Even within one country, you can live a digital job life an hour away from a world that is more like “letter and horse.”
So I think your essay nails the psychology. But the element that predicts the experience is not “faster minds.” It’s whether the results of the minds remain Newton-like, i.e., ideas guarded by elites, tried in isolated experiments, and hidden behind mediated interfaces, or if they become railway-like where they get embedded in and reconfigure the environment faster than people can renegotiate norms.

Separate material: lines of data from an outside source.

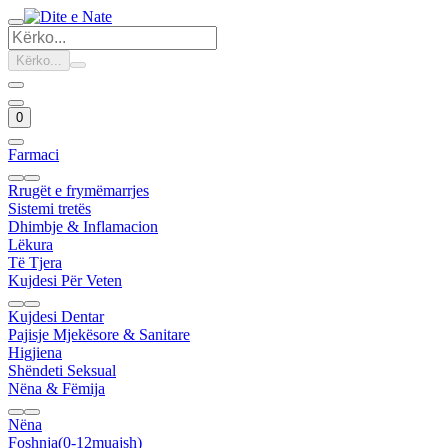
Kërko...
0
Farmaci
Rrugët e frymëmarrjes
Sistemi tretës
Dhimbje & Inflamacion
Lëkura
Të Tjera
Kujdesi Për Veten
Kujdesi Dentar
Pajisje Mjekësore & Sanitare
Higjiena
Shëndeti Seksual
Nëna & Fëmija
Nëna
Foshnja(0-12muajsh)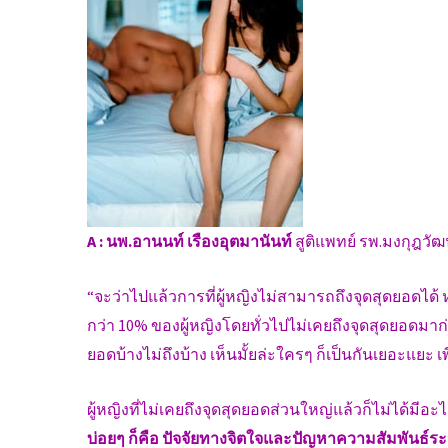
A :
นพ.อานนท์ เรืองอุตมานันท์
สูติแพทย์ รพ.มงกุฎวัฒ
“จะว่าไปแล้วการที่ผู้หญิงไม่สามารถถึงจุดสุดยอดได้ 
กว่า 10% ของผู้หญิงโดยทั่วไปไม่เคยถึงจุดสุดยอดมาก่อน
ยอดบ้างไม่ถึงบ้าง เห็นมั้ยล่ะใครๆ ก็เป็นกันเยอะแยะ เพี
ผู้หญิงที่ไม่เคยถึงจุดสุดยอดส่วนใหญ่แล้วก็ไม่ได้ม
บ่อยๆ ก็คือ ปัจจัยทางจิตใจและปัญหาความสัมพันธ์ระหว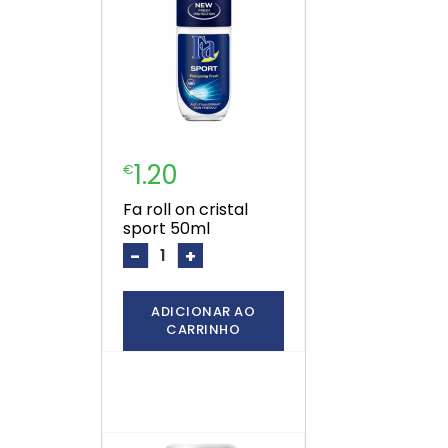
1.20
€
fa roll on cristal
sport 50ml
-
+
ADICIONAR AO
CARRINHO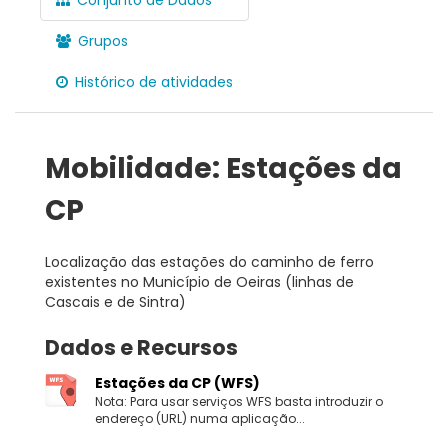
Grupos
Histórico de atividades
Mobilidade: Estações da
CP
Localização das estações do caminho de ferro
existentes no Município de Oeiras (linhas de
Cascais e de Sintra)
Dados e Recursos
Estações da CP (WFS)
Nota: Para usar serviços WFS basta introduzir o
endereço (URL) numa aplicação...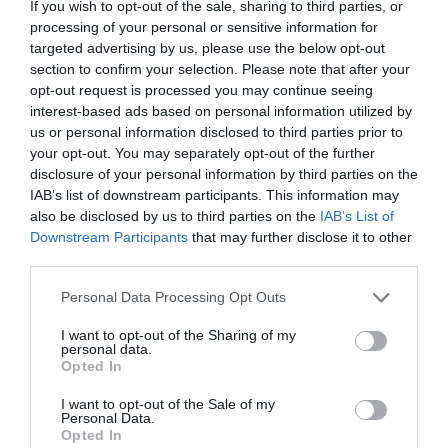
If you wish to opt-out of the sale, sharing to third parties, or
processing of your personal or sensitive information for
targeted advertising by us, please use the below opt-out
section to confirm your selection. Please note that after your
opt-out request is processed you may continue seeing
interest-based ads based on personal information utilized by
us or personal information disclosed to third parties prior to
your opt-out. You may separately opt-out of the further
disclosure of your personal information by third parties on the
IAB’s list of downstream participants. This information may
also be disclosed by us to third parties on the
IAB’s List of
Fotó:
Shutterstock
Downstream Participants
that may further disclose it to other
third parties.
Süssük ezt a masszát 25 percig, majd vegyük ki a
sütőből. Ekkor szórjuk rá a cheddar sajtot, a bacont
Please note that this website/app uses one or more Google
Personal Data Processing Opt Outs
(és a kolbászmorzsát) a megsült krumplira.
services and may gather and store information including but
not limited to your visit or usage behaviour. You may click to
I want to opt-out of the Sharing of my
personal data.
Egy nagy tálban keverjük össze a tojást, a tejet és
grant or deny consent to Google and its third-party tags to
Opted In
use your data for below specified purposes in below Google
egy kis sót, majd öntsük rá ezt is.
consent section.
I want to opt-out of the Sale of my
Personal Data.
Ezt követően süssük 180 fokon 35-40 percig vagy
Opted In
addig, amíg a quiche közepe már nem remeg a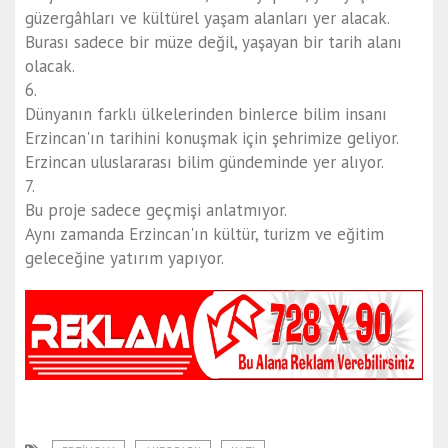
güzergâhları ve kültürel yaşam alanları yer alacak.
Burası sadece bir müze değil, yaşayan bir tarih alanı
olacak.
6.
Dünyanın farklı ülkelerinden binlerce bilim insanı
Erzincan'ın tarihini konuşmak için şehrimize geliyor.
Erzincan uluslararası bilim gündeminde yer alıyor.
7.
Bu proje sadece geçmişi anlatmıyor.
Aynı zamanda Erzincan'ın kültür, turizm ve eğitim
geleceğine yatırım yapıyor.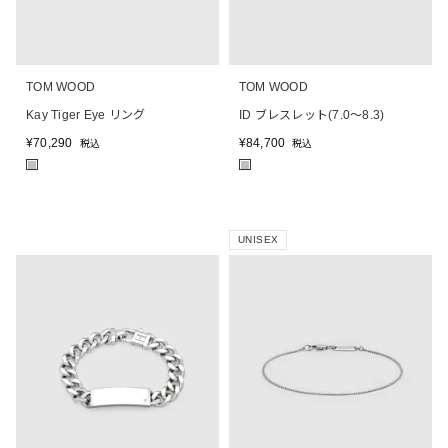
TOM WOOD
TOM WOOD
Kay Tiger Eye リング
ID ブレスレット(7.0～8.3)
¥
70,290
¥
84,700
税込
税込
■
■
UNISEX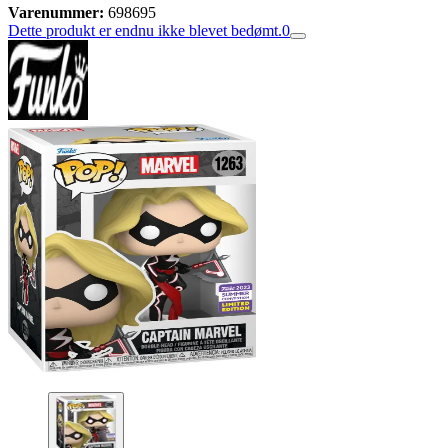
Varenummer:
698695
Dette produkt er endnu ikke blevet bedømt.
0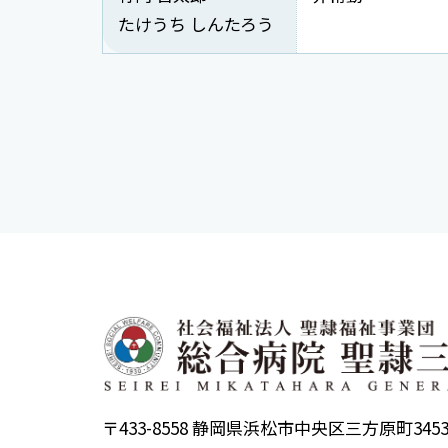
たけうち しんたろう
〒433-8558 静岡県浜松市中央区三方原町345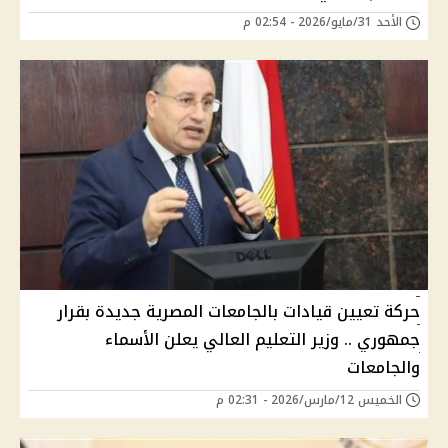
الأحد 31/مايو/2026 - 02:54 م
حركة تعيين قيادات بالجامعات المصرية جديدة بقرار
جمهوري .. وزير التعليم العالي يعلن الأسماء
والجامعات
الخميس 12/مارس/2026 - 02:31 م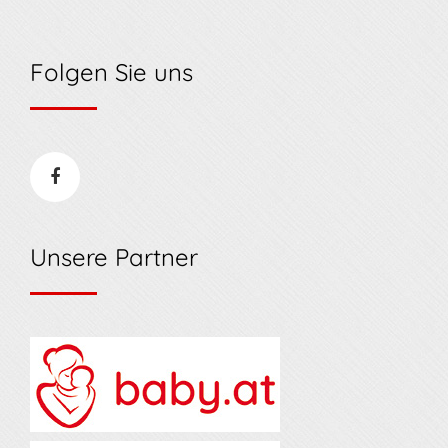
Folgen Sie uns
Unsere Partner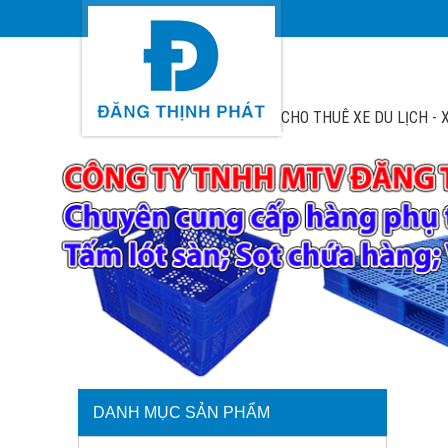
CHO THUÊ XE DU LỊCH - X
DANH MỤC SẢN PHẨM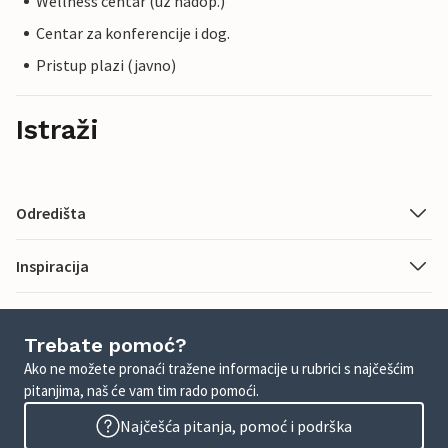
Wellness centar (uz nadop.)
Centar za konferencije i dog.
Pristup plazi (javno)
Istraži
Odredišta
Inspiracija
Trebate pomoć?
Ako ne možete pronaći tražene informacije u rubrici s najčešćim
pitanjima, naš će vam tim rado pomoći.
Najčešća pitanja, pomoć i podrška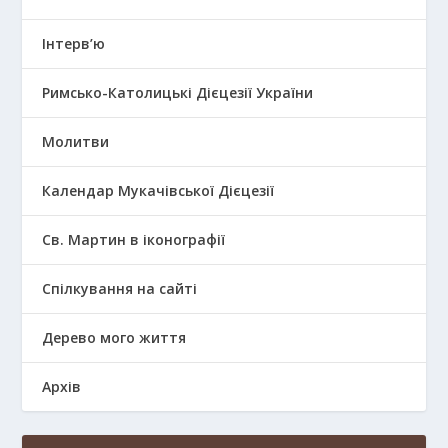
Інтерв’ю
Римсько-Католицькі Дієцезії України
Молитви
Календар Мукачівської Дієцезії
Св. Мартин в іконографії
Спілкування на сайті
Дерево мого життя
Архів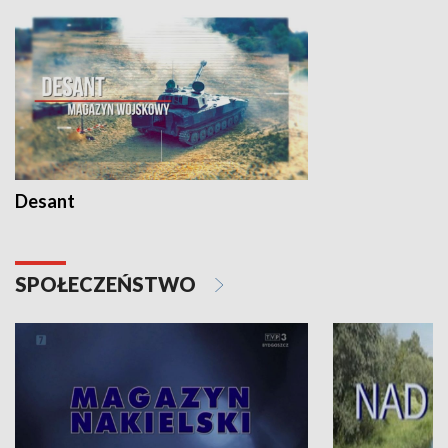
Desant
SPOŁECZEŃSTWO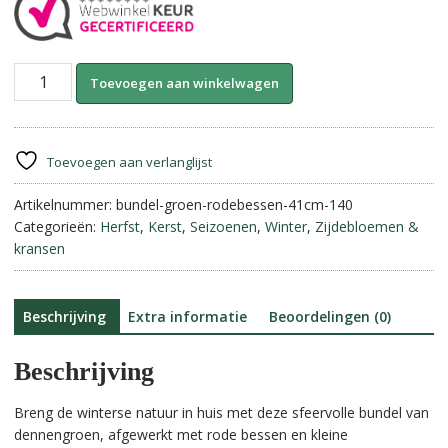
Bundel
A
Toevoegen aan winkelwagen
Dennentakken
l
met
t
Rode
e
Bessen-
r
Toevoegen aan verlanglijst
Kunstgroen
n
||
Artikelnummer:
bundel-groen-rodebessen-41cm-140
a
41
Categorieën:
Herfst
,
Kerst
,
Seizoenen
,
Winter
,
Zijdebloemen &
t
cm
kransen
i
aantal
v
e
:
Beschrijving
Extra informatie
Beoordelingen (0)
Beschrijving
Breng de winterse natuur in huis met deze sfeervolle bundel van
dennengroen, afgewerkt met rode bessen en kleine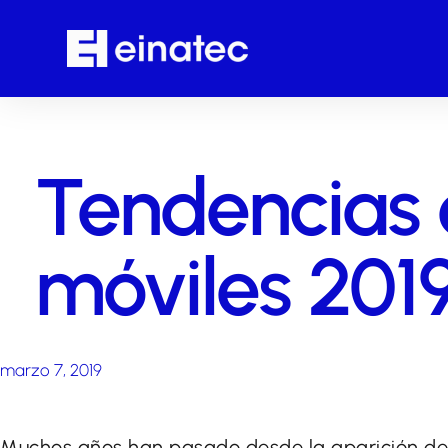
Tendencias 
móviles 201
marzo 7, 2019
Muchos años han pasado desde la aparición de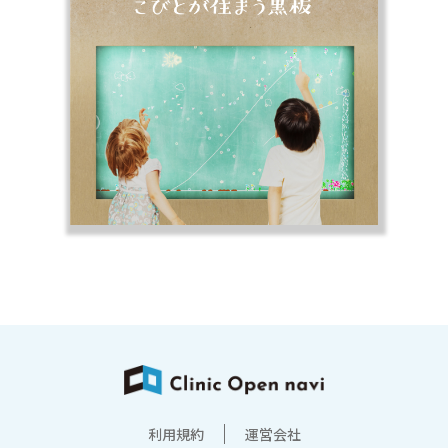
利用規約
運営会社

The question becomes: Will buffers remain or not? And that depends on whether humans and human institutions remain in control. Thus my question to you is:
Who do you think will hold the controls?
Not “who has the smartest models,” but who gets end-to-end control over the channels that move material, money, permissions, and enforcement? Do you imagine AI mostly as a datacenter advisory layer inside existing institutions (the geniuses in a datacenter), with humans in the loop? Or do you imagine AI as embodied systems, whether autonomous robots or AI-controlled actuators of many kinds, that directly substitute for human labor and coordination in factories, care, construction, or even security and regulation?
I think this story might be a useful bit of propaganda for convincing people who are not already feeling future shock to start feeling it, which may be useful for getting political support.
Looking at the actual object level, and setting aside the massive complicated assumption “If all goes well”, I think this is an unfair perspective, because “If all goes well”, than AIs care about the wellbeing of humans and humanity, in which case there will be an incomprehensible collective of incomprehensible intelligence devoted to solving the problem of making humans feel comfortable adjusting to the future environment they now find themselves in.
It’s the marginal worlds between “things go well” and “things go poorly” where future shock is a concern.
If you haven’t already, maybe look at Bostrom’s Deep Utopia. I think his exploration of the “things go well” idea is quite good, although the format of the book seems optimized to amuse rather than to inform in an organized and efficient manner. I’m not sure I would have made the same decision.
I think “autopotency” is a relevant concept here. Moving from a “post-instrumental utopia” to a “plastic utopia” we would expect people to see people beginning to modify themselves in deep, repeatable ways that solve the issues of future shock.